_抜粋本文_:

━━━━━━━━

焼酎は糖質があるのか成分から確認
焼酎は糖質があるのか成分から確認
焼酎には基本的に糖質はほとんど含まれていない。これは製造過程において、原料のデンプンが麹の酵素によって糖に分解され、その糖が酵母によってアルコールと炭酸ガスに変換されるためである。発酵と蒸留を経ることで、糖分やたんぱく質などの不揮発性成分は取り除かれ、最終的に得られる焼酎には糖質がほぼ残らない。特に単式蒸留で造られる本格焼酎は、原料の風味を残しつつも糖質ゼロに近い仕上がりとなるため、糖質制限を意識する人々からも支持を集めている。ただし、糖質がゼロであってもカロリーはアルコール由来で存在するため、飲みすぎには注意が必要である。また、リキュールや果実を加えた焼酎ベースの飲料には糖分が含まれている場合があるため、成分表示を確認することが大切。純粋な焼酎であれば、糖質を気にせずに楽しめる酒として、健康志向の高まりとともにその価値が見直されている。蒸留によって糖質が取り除かれている。

━━━━━━━━

_データ一覧_:
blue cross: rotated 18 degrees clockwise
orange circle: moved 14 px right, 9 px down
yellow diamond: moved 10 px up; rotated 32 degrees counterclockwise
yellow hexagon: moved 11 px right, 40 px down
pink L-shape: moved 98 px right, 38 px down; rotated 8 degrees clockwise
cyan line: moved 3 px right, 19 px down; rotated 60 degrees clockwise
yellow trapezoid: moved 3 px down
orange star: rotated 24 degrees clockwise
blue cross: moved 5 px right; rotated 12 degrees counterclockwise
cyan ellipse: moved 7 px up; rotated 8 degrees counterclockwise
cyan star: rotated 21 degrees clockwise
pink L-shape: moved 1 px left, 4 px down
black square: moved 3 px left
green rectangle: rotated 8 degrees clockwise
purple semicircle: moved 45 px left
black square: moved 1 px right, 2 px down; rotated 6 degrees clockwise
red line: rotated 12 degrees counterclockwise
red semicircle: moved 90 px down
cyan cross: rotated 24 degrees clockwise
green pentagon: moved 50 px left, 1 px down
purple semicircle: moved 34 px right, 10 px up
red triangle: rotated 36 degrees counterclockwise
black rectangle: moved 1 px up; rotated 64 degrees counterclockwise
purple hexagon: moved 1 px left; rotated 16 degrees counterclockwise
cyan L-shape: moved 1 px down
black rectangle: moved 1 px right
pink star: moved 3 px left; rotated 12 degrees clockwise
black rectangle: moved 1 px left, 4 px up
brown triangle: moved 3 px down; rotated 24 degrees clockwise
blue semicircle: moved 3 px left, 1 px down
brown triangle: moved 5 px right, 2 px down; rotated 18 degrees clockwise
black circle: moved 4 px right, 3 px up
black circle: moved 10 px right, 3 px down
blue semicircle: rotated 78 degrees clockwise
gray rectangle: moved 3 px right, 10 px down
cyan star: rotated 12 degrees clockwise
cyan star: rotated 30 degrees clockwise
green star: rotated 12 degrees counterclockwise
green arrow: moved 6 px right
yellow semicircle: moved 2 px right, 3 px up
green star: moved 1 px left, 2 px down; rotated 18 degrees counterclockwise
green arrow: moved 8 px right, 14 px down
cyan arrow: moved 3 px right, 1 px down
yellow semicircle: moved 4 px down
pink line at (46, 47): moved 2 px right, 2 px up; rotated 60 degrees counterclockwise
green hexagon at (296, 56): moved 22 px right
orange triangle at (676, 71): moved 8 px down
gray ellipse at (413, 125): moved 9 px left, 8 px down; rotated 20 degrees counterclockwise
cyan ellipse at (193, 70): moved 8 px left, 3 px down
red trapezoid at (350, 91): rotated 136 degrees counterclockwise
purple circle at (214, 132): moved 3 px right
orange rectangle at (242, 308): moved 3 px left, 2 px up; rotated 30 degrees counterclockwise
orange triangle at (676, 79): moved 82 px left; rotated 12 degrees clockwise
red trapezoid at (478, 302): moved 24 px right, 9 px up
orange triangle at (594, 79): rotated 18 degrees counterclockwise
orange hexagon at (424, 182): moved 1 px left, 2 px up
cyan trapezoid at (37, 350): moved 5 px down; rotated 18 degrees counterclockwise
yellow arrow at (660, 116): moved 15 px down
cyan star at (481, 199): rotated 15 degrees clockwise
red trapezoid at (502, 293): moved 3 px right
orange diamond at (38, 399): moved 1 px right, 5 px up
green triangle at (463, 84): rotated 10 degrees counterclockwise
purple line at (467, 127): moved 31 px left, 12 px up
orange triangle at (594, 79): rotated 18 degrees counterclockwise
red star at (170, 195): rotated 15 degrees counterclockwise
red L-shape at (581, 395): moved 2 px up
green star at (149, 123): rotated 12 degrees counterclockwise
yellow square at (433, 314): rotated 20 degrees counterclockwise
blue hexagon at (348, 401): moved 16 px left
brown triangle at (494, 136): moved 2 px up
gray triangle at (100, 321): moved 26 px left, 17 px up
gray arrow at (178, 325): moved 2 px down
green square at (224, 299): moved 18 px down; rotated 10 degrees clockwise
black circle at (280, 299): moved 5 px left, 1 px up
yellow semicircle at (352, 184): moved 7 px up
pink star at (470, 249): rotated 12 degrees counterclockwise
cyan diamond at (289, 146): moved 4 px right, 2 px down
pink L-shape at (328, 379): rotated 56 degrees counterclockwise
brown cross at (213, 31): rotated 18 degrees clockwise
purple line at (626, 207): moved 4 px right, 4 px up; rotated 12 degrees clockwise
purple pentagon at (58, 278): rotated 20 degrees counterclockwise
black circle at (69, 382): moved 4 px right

━━━━━━━━

抜粋本文のうち「焼酎には基本的に糖質は」で始まる段落を、主な事実を保ったまま箇条書きに書き改めてください。

- 焼酎には基本的に糖質がほとんど含まれていない。
- 原料のデンプンは麹の酵素によって糖に分解され、その糖は酵母によってアルコールと炭酸ガスに変換される。
- 発酵と蒸留を経ることで、糖分やたんぱく質などの不揮発性成分が取り除かれる。
- 単式蒸留で造られる本格焼酎は、原料の風味を残しつつ糖質ゼロに近く、糖質制限を意識する人々に支持されている。
- 糖質がゼロでもアルコール由来のカロリーはあるため、飲みすぎには注意が必要である。
- リキュールや果実を加えた焼酎ベースの飲料には糖分が含まれる場合があり、成分表示の確認が大切である。
- 純粋な焼酎は糖質を気にせず楽しめる酒として、健康志向の高まりとともに価値が見直されている。